Omar Samad, the Afghan Foreign Ministry spokesman, said the Taliban are using the media blitz to try to get their message out to hard-liners in neighboring Pakistan who share their strict brand of Islam.
"I think it is all part of a more organized effort," he told The Associated Press. "They have lost much of their ability to be a real threat to the whole process of change here, but they unfortunately still have substantial support among influential groups in Pakistan with money and access to arms and manpower."
Most of today's Taliban fighters are not the same young men as those who fought with the militia during the U.S.-led bombing campaign in 2001, Interior Minister Ali Ahmad Jalali said recently. They are new recruits, many drawn from the poor religious madrassahs of neighboring Pakistan.

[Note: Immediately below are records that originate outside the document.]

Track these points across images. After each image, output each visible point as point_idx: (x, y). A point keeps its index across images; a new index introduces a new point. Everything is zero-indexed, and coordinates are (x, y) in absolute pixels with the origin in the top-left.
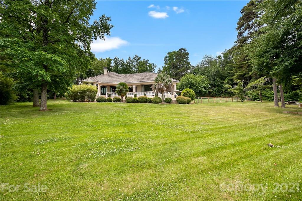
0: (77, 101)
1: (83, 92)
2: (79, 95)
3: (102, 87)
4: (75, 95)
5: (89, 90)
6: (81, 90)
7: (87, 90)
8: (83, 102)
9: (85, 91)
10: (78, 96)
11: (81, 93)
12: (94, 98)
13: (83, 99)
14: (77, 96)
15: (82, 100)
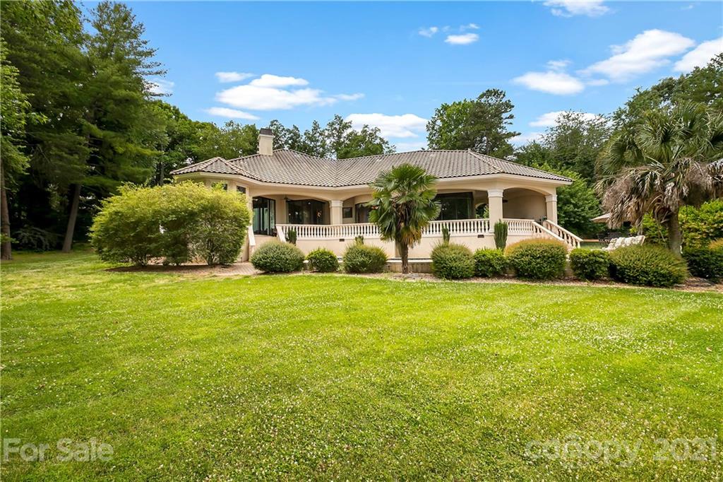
0: (151, 262)
1: (183, 221)
2: (161, 237)
3: (261, 203)
4: (140, 238)
5: (213, 212)
6: (174, 212)
7: (204, 209)
8: (179, 268)
9: (192, 215)
10: (155, 240)
11: (170, 226)
12: (235, 251)
13: (180, 254)
14: (150, 241)
15: (176, 257)
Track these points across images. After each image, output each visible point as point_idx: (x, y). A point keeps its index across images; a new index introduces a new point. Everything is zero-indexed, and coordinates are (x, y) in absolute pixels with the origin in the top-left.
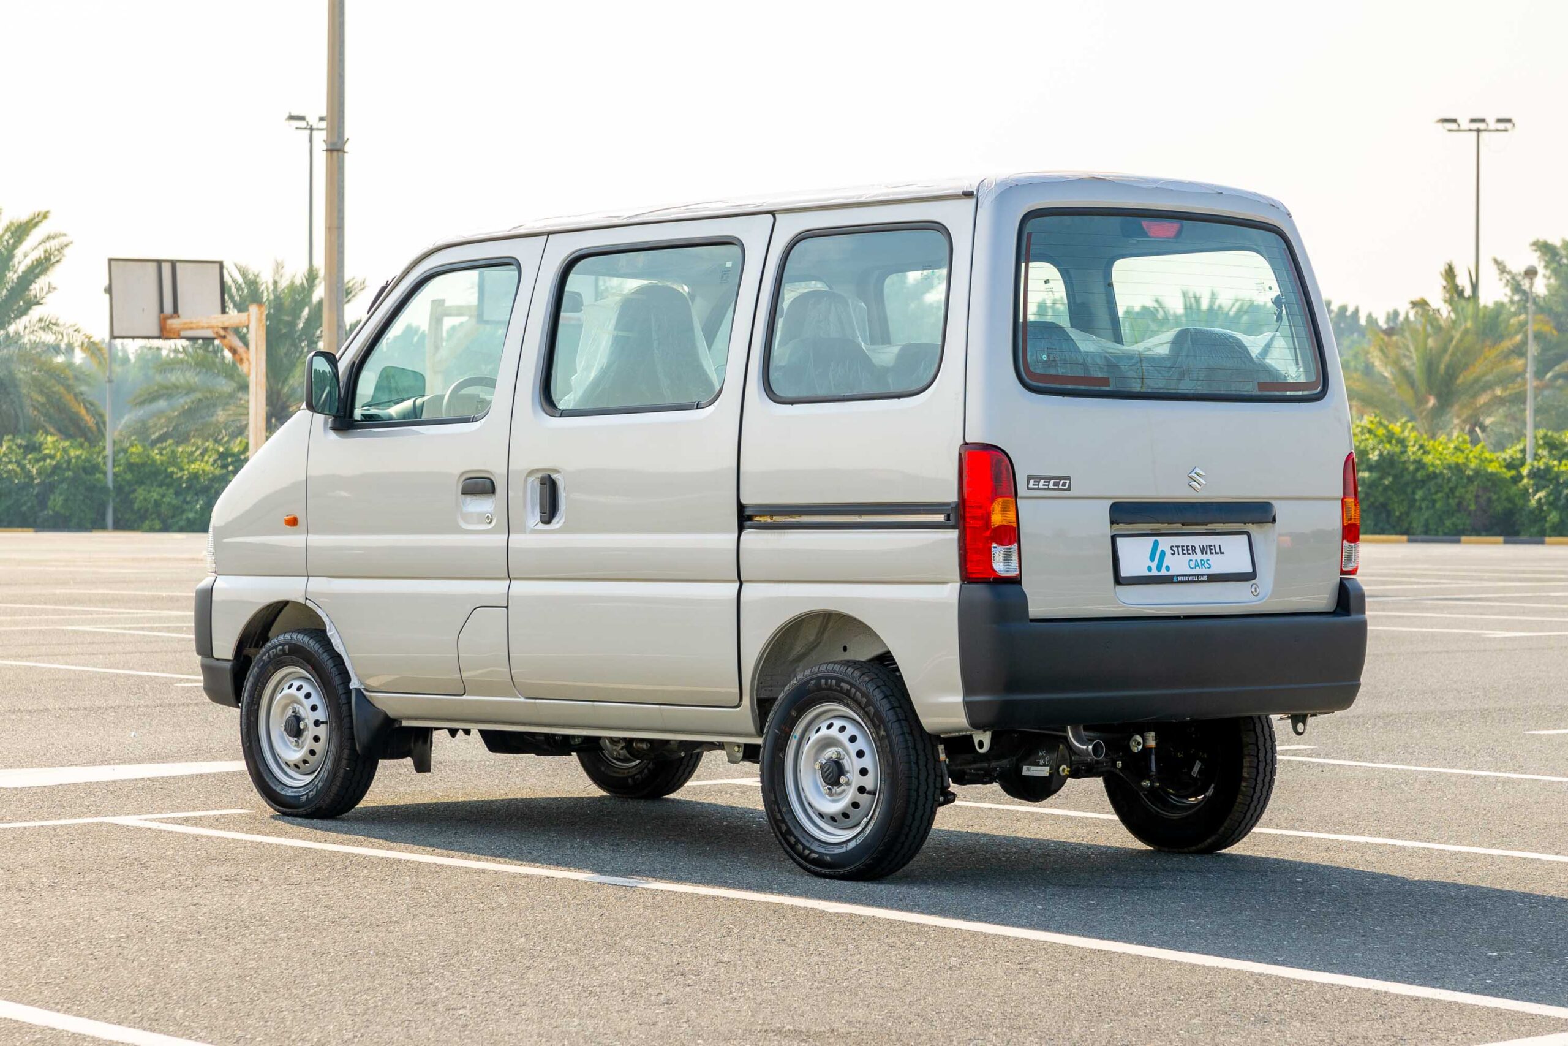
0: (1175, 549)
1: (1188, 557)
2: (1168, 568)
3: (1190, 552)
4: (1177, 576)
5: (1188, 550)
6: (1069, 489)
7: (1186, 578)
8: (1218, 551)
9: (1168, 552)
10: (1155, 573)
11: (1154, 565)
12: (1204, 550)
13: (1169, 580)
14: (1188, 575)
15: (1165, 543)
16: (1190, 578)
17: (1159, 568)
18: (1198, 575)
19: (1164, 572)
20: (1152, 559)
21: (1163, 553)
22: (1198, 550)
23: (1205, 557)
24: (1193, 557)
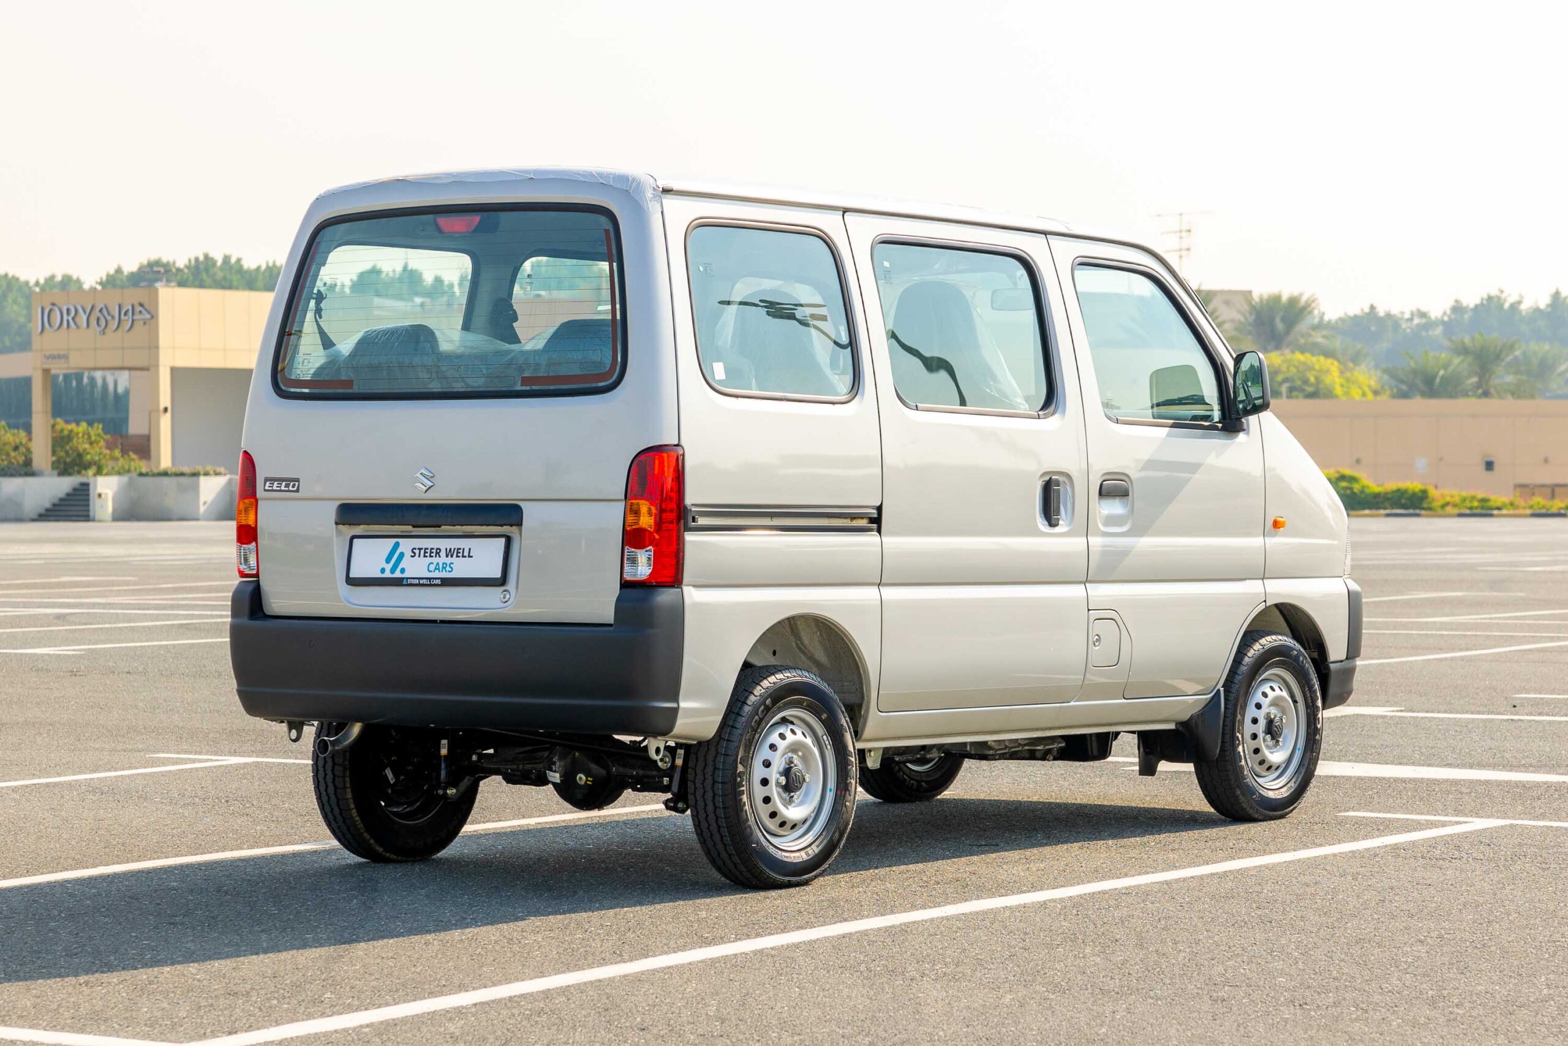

Jalali told AP during a recent interview that several recently captured Taliban said they came to Afghanistan on the instructions of hardline Pakistani clerics, who convinced them it was every Muslim's duty to fight jihad, or holy war, against the Americans and their Afghan surrogates. One of the men said he was paid $55 in Pakistan to come and fight.

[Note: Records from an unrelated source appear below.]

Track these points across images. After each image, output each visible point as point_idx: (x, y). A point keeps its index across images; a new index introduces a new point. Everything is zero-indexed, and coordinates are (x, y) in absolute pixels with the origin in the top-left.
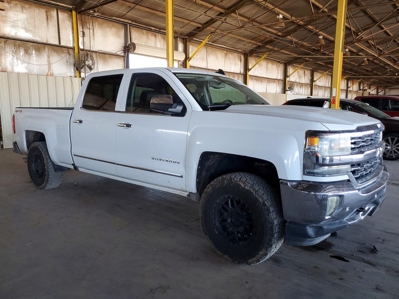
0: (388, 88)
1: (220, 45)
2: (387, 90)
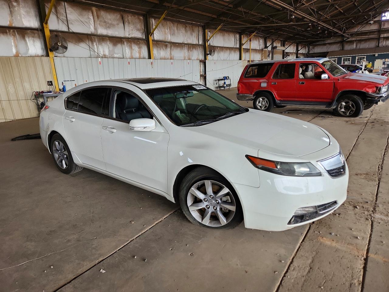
0: (311, 45)
2: (311, 47)
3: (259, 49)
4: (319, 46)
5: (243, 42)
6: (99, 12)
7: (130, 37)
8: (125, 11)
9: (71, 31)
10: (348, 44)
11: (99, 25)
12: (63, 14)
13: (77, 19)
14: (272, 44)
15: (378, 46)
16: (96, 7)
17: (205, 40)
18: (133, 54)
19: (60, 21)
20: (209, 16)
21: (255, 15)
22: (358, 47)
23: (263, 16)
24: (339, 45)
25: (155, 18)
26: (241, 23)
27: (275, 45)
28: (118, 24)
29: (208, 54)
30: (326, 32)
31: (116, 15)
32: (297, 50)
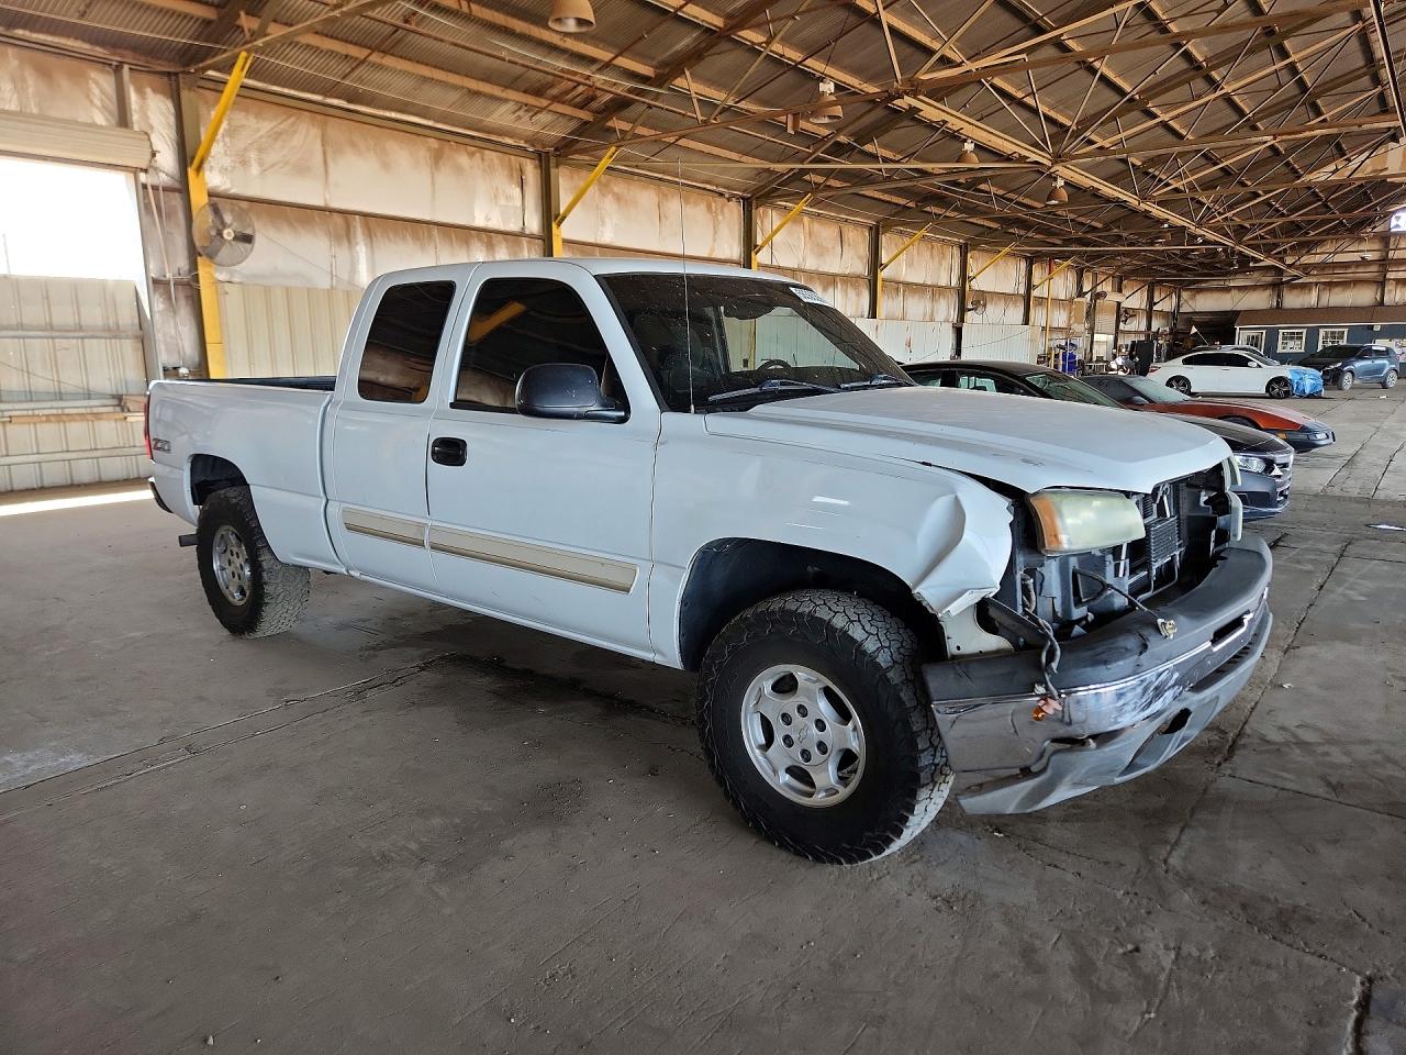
0: (1188, 289)
1: (393, 115)
2: (1185, 294)
3: (1063, 298)
4: (1209, 295)
5: (1036, 281)
6: (812, 226)
7: (848, 272)
8: (846, 220)
9: (775, 262)
10: (1295, 292)
11: (809, 250)
14: (1094, 288)
15: (1381, 303)
16: (808, 217)
17: (964, 277)
22: (1324, 302)
24: (1268, 292)
27: (1099, 289)
28: (834, 247)
29: (970, 310)
31: (833, 229)
32: (1151, 303)
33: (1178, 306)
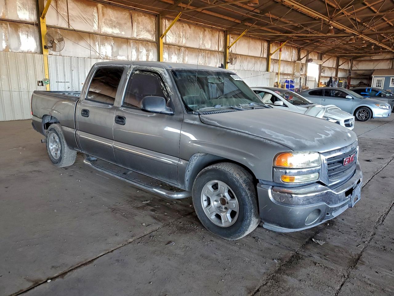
3: (290, 60)
4: (364, 63)
5: (271, 52)
6: (105, 9)
7: (138, 38)
8: (135, 9)
9: (71, 28)
11: (103, 24)
12: (64, 9)
13: (80, 15)
14: (307, 55)
16: (103, 4)
17: (226, 47)
18: (139, 57)
19: (59, 16)
20: (232, 21)
21: (286, 23)
23: (296, 25)
25: (169, 19)
26: (270, 30)
27: (310, 57)
28: (126, 24)
29: (228, 63)
30: (373, 47)
31: (124, 13)
32: (338, 65)
33: (352, 67)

With Taliban leader Mullah Omar and other top figures in hiding, captured or killed, a crop of frontmen some new, some old names from the regime's heyday in power has gone into high gear.
Sometimes their claims sound outlandish: that the Taliban killed 10 U.S. soldiers in fighting in September in southern Zabul province. The Americans say one special operations soldier died in a fall during a combat operation there.
The militia also calls to take credit for recent attacks or to warn of bloody repercussions for those who collaborate with the international community. A fax sent to AP in September claimed the Taliban were behind a wave of recent killings of employees of international aid groups often referred to as non-governmental organizations, or NGOs.
Aid workers have been pulled from their cars and executed in southern Ghazni, Helmand and Zabul provinces in recent months.
"Our government has always respected the people who are working in NGOs that really want to build Afghanistan," read the Taliban statement. "But there is another kind of NGO which only uses the name NGO but is actually working and spying for the United States. We advise Taliban all over the country to attack them and extradite them from Afghanistan."
A purported Taliban spokesman who calls himself Mullah Hedayatollah Akhund appeared on the Arabic television channel Al-Jazeera two weeks ago threatening resistance to the U.S.-backed government of Afghan President Hamid Karzai. Another, Mohammed Hanif, claimed responsibility for the recent assassination of an Afghan official in southern Kandahar province in a phone call to "The News," Pakistan's largest English-language daily.
The Taliban have also used the media to manage its image.
One of the main Taliban spokesmen, Sayed Hamid Agha, faxed a signed letter to AP in late September to deny a widely-circulated report that Taliban fighters had threatened to disfigure Afghans who listen to music or men who shave their beards.
"We would never cut the nose or ears off of people who do not have beards," the statement read. Taliban supreme leader "Mullah Omar declares anybody who uses the name of the Taliban to issue such threats an enemy of Islam and the people of Afghanistan. They are not Taliban."
It is impossible to independently confirm the credentials of the men claiming to be Taliban spokesmen.
Some professed Taliban spokesmen are quite openly operating from Pakistan.
Attiqullah Azizi, the former Taliban information minister in the eastern Afghan province of Nangarhar, has met with journalists in Pakistan. Calls and faxes from at least two purported Taliban spokesman appear to come from the southwestern Pakistani province of Baluchistan.
Samad said the Taliban are using neighboring Pakistan as a center of its new PR campaign, and the presence of at least some spokesmen there is of growing concern.
"Almost all of them are across the border," said Samad. "We know very well that if the authorities across the border wanted to put an end to this Taliban fiasco, they could. There is nothing to stop them from shutting them down."